The 2010 Constitution introduced devolution with impeachment as an oversight tool with far-reaching ramifications for any leader subjected to it.

But the crucial tool must be safeguarded and reserved as a last resort, only in case of gross misconduct and violation as envisioned under Article 181 of the Constitution. It is not an option of the first instance for any grievance a trigger-happy county assembly may have against a governor.

The threshold for impeachment should not be lowered for political expediency. The Court of Appeal, in 2014 (Wambora case), was emphatic that not every violation amounts to gross misconduct. Such must be so gross that it renders other organs under the Constitution unworkable.

Ms Mwangaza was elected the Governor of Meru on an independent ticket, as a woman in the strongly patriarchal society. Her election and short-lived impeachment awakened the memories of the woes of Anarita Karimi, the first woman MP in the region, who was unceremoniously hounded out of office. Before the governor could settle in, an impeachment motion came calling. It was approved by almost all the MCAs, having been reinforced by a strong party mobilisation.

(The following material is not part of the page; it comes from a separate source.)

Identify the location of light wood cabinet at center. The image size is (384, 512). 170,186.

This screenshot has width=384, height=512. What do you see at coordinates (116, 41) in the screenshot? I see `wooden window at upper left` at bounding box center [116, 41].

The MCAs sang and danced to send the darling of the people home. Anyone who sang a different song or played the guitar tunes of the First Gentleman faced the music. The MCAs may have danced themselves lame at the Meru County Assembly before the real dance. The Senate was not amused and put the first and last nail in the coffin, finding that none of their allegations was substantiated.

But although the impeachment bid did not see the light of day, it has triggered several pertinent policy and legal issues of concern for a strong devolution. First, there is no clarity on what constitutes gross misconduct or gross violation of the law.

Since the Wambora case, there has been no attempt at defining and circumscribing, through legislation, what qualifies as gross enough to warrant impeachment. This has left governors exposed to MCAs seizing the opportunity to elevate every act or omission to a gross violation.

Secondly, first gentlemen are increasingly visible but the roles and scope of their mandate are undefined in the law. Our politics has made it okay for spouses to campaign together but it becomes ominous for the first gentleman to be seen in public functions with the governor once in office. The law should guide governors on how to benefit from their spouses’ support without offending the law. 

Keep off their spouses

It should not be lost on policymakers and legislators that elected governors cannot keep off their spouses from the public at ease, especially when, as a couple, they have led a public life all along. It is more helpful for the influence of first spouses to be defined rather than assumed and left to culture or discretion.

Some first gentlemen, owing to their masculinity, may be strong-willed, staunch and visible and can, hence, easily be accused of acting like co-governors. This may explain why the role of the first gentlemen for close couples may be more pronounced than that of their female counterparts. But that does not make first gentlemen any different from first ladies and harsh judgement based on perceptions or biased media reports may be unfair.

Thirdly, it is necessary to protect independently elected governors against a united majority and minority in the county assembly. The Constitution anticipated leadership of independent candidates working with an objective county assembly but politics was not anticipated.

The will of the electorate in choosing independent candidates should be protected in the law to promote sovereign power in the people. One such balancing tool would be a high and verifiable threshold in public participation. Else, independent governors may not finish their term or would be strangers in their own government in the process of balancing competing power interests to the disadvantage of the people.

Fourth, impeachment should not be used as a political weapon but rather be reinforced as an oversight tool of last resort and only activated sparingly since other mechanisms for redress exist in the law. There should be a legislated time before and after which no impeachment motion can be tabled against a governor.

This would not be a licence for impunity or illegality but insurance for good order. For instance, Section 27 of the County Governments Act protects MCAs against recall by the electorate before two years. This must have been intended to give elected leaders a chance to prove their leadership with time. Curiously, there’s none for governors.

The institution of the Governor is the epicentre of devolution. The Executive at the devolved level frames policies and implements projects in the interests of the county. That makes it imperative to protect this office from wasteful politics. Hopefully, the attempted impeachment of Governor Mwangaza will serve as a lesson that will strengthen devolution. The law never anticipates all scenarios. Therefore, such incidents should give a fresh breath to the law.

Mr Mutuma ([email protected]), Mr Mwangi ([email protected]) and Mr Mutembei ([email protected]) were legal counsel for Meru Governor Kawira Mwangaza during her impeachment proceedings at the Senate.